EXERCISE BRIEF -> Gather every line of the records that contains the string "Euro", with matching case.

DATA FOR REVIEW ->
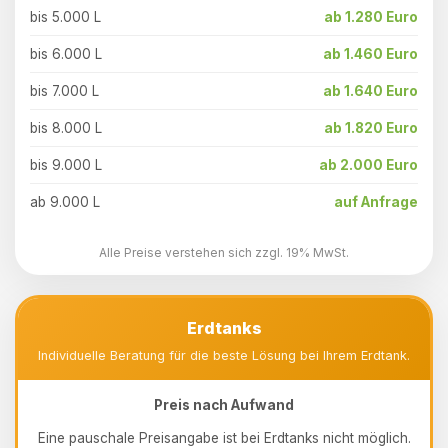
bis 5.000 L
ab 1.280 Euro
bis 6.000 L
ab 1.460 Euro
bis 7.000 L
ab 1.640 Euro
bis 8.000 L
ab 1.820 Euro
bis 9.000 L
ab 2.000 Euro
ab 9.000 L
auf Anfrage
Alle Preise verstehen sich zzgl. 19% MwSt.
Erdtanks
Individuelle Beratung für die beste Lösung bei Ihrem Erdtank.
Preis nach Aufwand
Eine pauschale Preisangabe ist bei Erdtanks nicht möglich.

RESULT OF THIS TASK ->
ab 1.280 Euro
ab 1.460 Euro
ab 1.640 Euro
ab 1.820 Euro
ab 2.000 Euro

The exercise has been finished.